Montag, 8. Januar 2018

Wolldiät 2018

Letzte Woche habe ich mein Kreativziel 2018 auf Instagram und auf Facebook gepostet:
Ich möchte Herr werden über meinen Wollstash und über die Projekte, die mir im Kopf herumschwirren.

Das hat so viel Resonanz erzeugt, dass ich mich entschlossen habe, dem Vorhaben einen offiziellen Rahmen zu verleihen - ich rufe zur WOLLDIÄT 2018 auf!


Stashabbau, Austausch, Motivation und Tipps zum Durchhalten und Umsetzen der Ziele, die sich jede von uns setzt, sind das Ziel der gemeinsamen "Diät".

Dafür richte ich alle zwei Monate ein Linktool ein, bei der jede Teilnehmerin über ihre Fortschritte berichten kann.

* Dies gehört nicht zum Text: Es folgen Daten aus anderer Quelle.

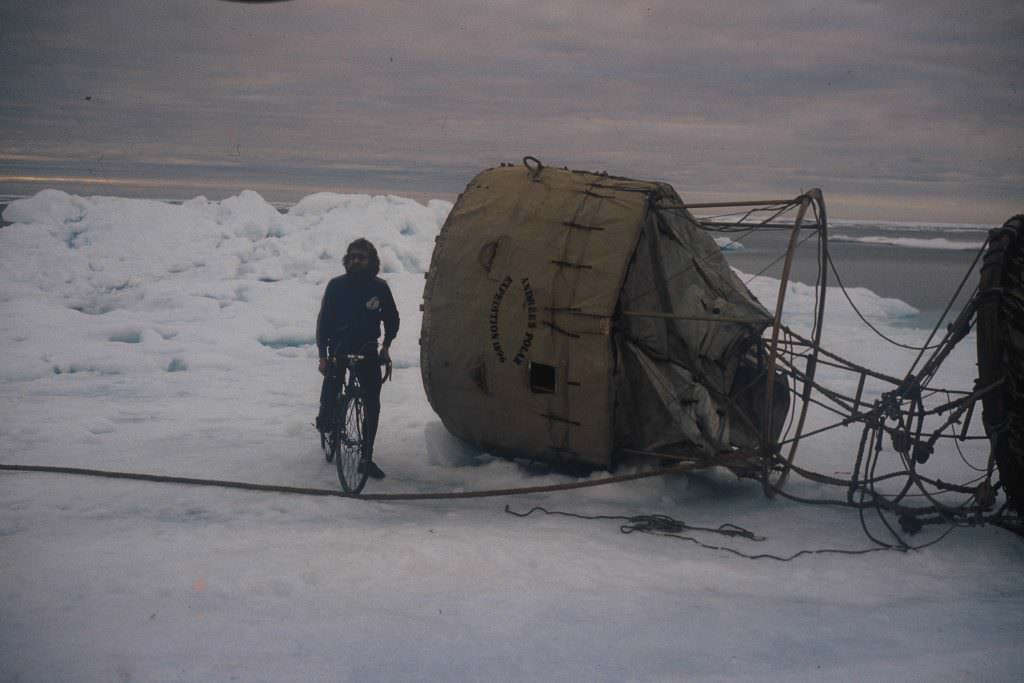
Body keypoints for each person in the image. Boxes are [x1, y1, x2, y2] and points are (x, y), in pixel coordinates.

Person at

Und bei jedem Termin gibt es ein Thema als Schwerpunkt.
Januar: Hilfe, ich hab den Überblick verloren! - Bestandsaufnahme und Zielsetzung
März: Ich habe meinen Stash sortiert - was tun mit ungeliebter Wolle?
Mai: Gegen das Verzetteln - so viel Wolle, so wenig Zeit!
Juli: Wolle kommt von Wollen - Strategien gegen Rückfälle
September: Da beißt die Maus keinen Faden ab - was tun mit Restknäueln?
November: Dicke Wolle braucht mehr Platz - Ideen für den Winter
Januar 2019: Hurra, ich habe mein Ziel erreicht und habe meinen Stash im Griff!

Das Logo oben dürft ihr gern mitnehmen und auf eurem Blog benutzen, genau wie auf Eurem Instagram- oder Facebook-Account.
Dort könnt ihr auch mit #Wolldiaet2018 und @frausonnenburg taggen, so können wir uns vernetzen.

Bitte verlinkt im Linktool euren aktuellen Blogpost und nicht den ganzen Blog.

Wer möchte, darf auch gern zu meiner Facebook-Gruppe dazustoßen. 

Ich freue mich auf Eure Teilname - lasst es uns gemeinsam angehen!